━━━ Supplied data ━━━

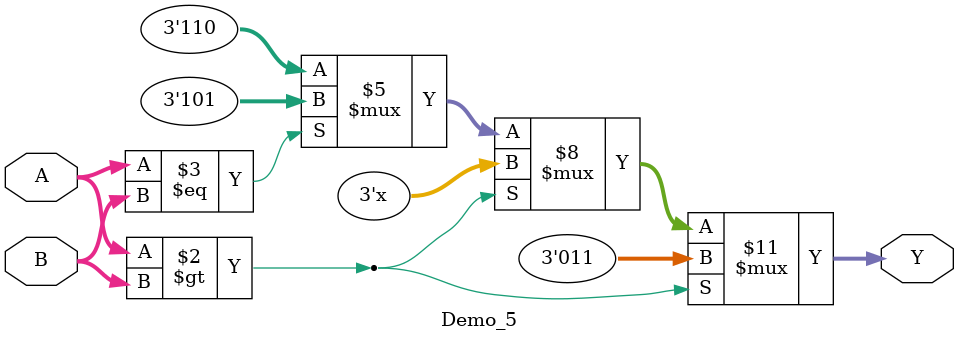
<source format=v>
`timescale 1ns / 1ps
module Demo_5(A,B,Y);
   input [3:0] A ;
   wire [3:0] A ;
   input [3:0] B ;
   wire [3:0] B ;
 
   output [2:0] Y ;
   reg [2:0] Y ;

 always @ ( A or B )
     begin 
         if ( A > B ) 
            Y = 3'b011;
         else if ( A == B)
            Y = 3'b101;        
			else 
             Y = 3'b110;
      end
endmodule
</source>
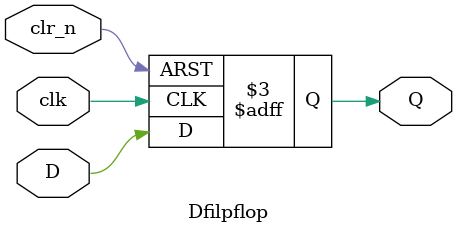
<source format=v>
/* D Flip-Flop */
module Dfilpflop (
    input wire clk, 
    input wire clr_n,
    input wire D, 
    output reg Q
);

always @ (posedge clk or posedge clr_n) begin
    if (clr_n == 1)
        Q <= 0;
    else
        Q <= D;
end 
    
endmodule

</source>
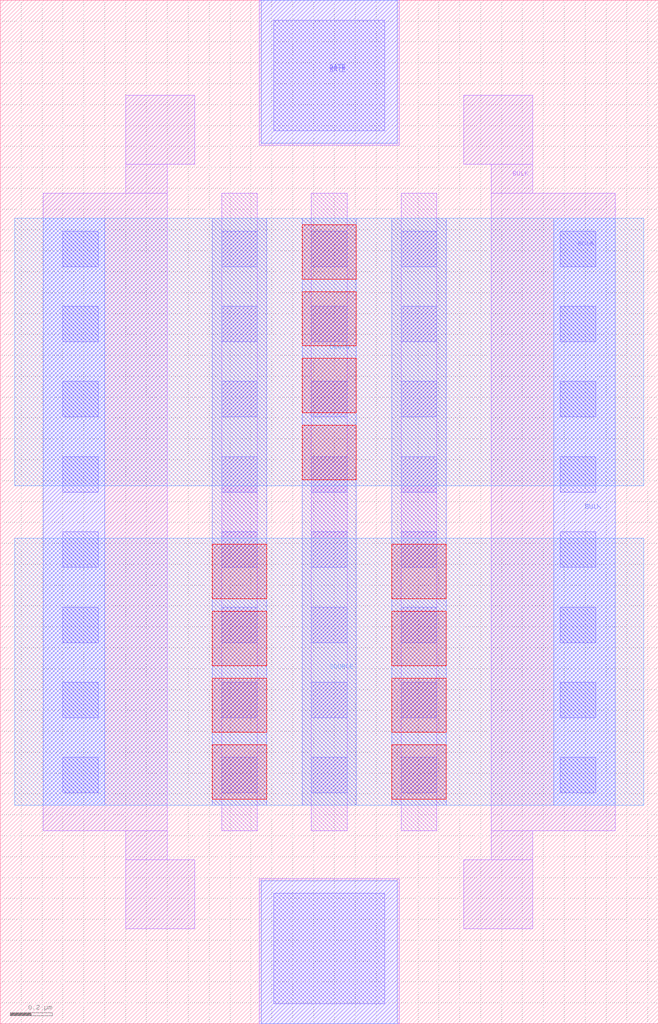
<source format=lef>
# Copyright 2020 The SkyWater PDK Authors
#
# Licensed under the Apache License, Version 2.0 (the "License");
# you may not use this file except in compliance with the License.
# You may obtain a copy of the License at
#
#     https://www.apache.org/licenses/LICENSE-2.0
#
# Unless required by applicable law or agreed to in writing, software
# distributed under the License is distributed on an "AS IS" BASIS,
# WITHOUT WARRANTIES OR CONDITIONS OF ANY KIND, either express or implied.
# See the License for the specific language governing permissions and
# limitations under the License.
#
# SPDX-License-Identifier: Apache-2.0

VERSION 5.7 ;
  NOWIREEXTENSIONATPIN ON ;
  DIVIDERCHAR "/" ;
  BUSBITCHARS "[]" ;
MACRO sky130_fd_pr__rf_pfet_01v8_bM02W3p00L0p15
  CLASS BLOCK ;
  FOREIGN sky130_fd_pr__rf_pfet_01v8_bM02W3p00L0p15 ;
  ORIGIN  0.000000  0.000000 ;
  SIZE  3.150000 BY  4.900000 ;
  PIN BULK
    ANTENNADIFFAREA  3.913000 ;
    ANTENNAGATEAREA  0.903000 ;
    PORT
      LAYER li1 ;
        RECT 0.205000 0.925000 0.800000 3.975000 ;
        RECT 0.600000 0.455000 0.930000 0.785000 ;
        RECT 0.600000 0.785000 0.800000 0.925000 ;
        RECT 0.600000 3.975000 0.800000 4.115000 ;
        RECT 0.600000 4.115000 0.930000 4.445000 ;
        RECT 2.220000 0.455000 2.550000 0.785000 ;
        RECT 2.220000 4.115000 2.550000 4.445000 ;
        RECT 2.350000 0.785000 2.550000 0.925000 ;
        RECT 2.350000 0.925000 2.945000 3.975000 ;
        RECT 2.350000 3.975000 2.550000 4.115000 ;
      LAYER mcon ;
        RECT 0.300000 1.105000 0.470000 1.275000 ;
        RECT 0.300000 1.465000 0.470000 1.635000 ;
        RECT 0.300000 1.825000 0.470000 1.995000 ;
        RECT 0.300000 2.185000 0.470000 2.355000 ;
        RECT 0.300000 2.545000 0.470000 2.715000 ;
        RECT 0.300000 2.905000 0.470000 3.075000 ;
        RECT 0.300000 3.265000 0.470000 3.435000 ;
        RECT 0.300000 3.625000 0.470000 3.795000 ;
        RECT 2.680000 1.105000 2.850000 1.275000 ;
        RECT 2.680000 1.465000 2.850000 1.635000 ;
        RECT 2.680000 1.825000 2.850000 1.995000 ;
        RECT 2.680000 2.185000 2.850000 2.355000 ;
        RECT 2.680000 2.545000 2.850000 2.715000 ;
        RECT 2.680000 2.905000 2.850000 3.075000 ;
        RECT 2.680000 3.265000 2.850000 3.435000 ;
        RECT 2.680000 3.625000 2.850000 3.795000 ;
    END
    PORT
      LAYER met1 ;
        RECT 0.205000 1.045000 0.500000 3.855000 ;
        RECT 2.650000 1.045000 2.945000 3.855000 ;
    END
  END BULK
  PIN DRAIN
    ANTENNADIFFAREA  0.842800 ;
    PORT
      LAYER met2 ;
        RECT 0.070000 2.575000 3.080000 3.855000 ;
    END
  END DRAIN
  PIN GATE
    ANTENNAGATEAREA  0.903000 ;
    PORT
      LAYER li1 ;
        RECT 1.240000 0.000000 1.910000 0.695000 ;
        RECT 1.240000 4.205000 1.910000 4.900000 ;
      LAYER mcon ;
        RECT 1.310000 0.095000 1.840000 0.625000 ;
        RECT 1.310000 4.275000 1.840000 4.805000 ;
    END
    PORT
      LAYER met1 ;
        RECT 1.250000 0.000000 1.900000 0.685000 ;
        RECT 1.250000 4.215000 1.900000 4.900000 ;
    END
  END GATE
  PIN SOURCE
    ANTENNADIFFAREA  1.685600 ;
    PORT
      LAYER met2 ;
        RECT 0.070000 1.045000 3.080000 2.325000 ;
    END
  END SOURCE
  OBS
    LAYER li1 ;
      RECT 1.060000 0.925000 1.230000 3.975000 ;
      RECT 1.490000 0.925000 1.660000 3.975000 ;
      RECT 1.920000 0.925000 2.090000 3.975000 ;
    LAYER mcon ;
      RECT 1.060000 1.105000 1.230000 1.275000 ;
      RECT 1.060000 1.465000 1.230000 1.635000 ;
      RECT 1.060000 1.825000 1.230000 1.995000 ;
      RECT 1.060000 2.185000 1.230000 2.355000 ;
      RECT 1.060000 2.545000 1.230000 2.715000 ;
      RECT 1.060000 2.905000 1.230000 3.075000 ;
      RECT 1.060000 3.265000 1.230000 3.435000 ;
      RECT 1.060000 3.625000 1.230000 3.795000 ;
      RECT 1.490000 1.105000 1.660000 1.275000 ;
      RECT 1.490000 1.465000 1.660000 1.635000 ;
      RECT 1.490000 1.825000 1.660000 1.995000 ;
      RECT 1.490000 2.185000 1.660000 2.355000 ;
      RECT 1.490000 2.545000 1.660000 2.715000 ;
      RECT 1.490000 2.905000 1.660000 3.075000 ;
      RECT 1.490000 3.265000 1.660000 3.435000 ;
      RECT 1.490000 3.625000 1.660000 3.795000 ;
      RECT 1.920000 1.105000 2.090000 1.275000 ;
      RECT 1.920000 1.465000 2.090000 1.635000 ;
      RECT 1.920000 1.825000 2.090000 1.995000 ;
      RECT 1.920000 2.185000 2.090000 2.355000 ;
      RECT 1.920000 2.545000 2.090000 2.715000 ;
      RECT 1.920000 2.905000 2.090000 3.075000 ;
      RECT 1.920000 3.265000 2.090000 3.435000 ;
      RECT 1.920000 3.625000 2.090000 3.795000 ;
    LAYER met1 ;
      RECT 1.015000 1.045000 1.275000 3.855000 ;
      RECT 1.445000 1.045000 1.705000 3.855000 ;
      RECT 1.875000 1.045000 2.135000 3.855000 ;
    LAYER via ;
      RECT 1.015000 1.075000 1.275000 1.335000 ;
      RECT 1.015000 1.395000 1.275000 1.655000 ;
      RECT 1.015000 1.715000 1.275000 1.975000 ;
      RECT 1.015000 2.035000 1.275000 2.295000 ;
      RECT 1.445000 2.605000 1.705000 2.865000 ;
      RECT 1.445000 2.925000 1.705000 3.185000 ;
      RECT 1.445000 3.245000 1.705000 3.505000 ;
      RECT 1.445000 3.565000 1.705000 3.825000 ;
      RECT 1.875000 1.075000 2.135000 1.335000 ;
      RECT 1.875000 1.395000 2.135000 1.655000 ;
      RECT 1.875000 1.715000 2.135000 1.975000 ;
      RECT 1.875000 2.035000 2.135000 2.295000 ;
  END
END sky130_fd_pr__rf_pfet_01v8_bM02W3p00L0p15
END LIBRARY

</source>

━━━

Every line above from the line with "RECT 1.920000 1.465000" to the line with "RECT 1.875000 1.715000", inclusive, must be returned exactly; no other line belongs in the reply.

» **Response to this exercise**:
      RECT 1.920000 1.465000 2.090000 1.635000 ;
      RECT 1.920000 1.825000 2.090000 1.995000 ;
      RECT 1.920000 2.185000 2.090000 2.355000 ;
      RECT 1.920000 2.545000 2.090000 2.715000 ;
      RECT 1.920000 2.905000 2.090000 3.075000 ;
      RECT 1.920000 3.265000 2.090000 3.435000 ;
      RECT 1.920000 3.625000 2.090000 3.795000 ;
    LAYER met1 ;
      RECT 1.015000 1.045000 1.275000 3.855000 ;
      RECT 1.445000 1.045000 1.705000 3.855000 ;
      RECT 1.875000 1.045000 2.135000 3.855000 ;
    LAYER via ;
      RECT 1.015000 1.075000 1.275000 1.335000 ;
      RECT 1.015000 1.395000 1.275000 1.655000 ;
      RECT 1.015000 1.715000 1.275000 1.975000 ;
      RECT 1.015000 2.035000 1.275000 2.295000 ;
      RECT 1.445000 2.605000 1.705000 2.865000 ;
      RECT 1.445000 2.925000 1.705000 3.185000 ;
      RECT 1.445000 3.245000 1.705000 3.505000 ;
      RECT 1.445000 3.565000 1.705000 3.825000 ;
      RECT 1.875000 1.075000 2.135000 1.335000 ;
      RECT 1.875000 1.395000 2.135000 1.655000 ;
      RECT 1.875000 1.715000 2.135000 1.975000 ;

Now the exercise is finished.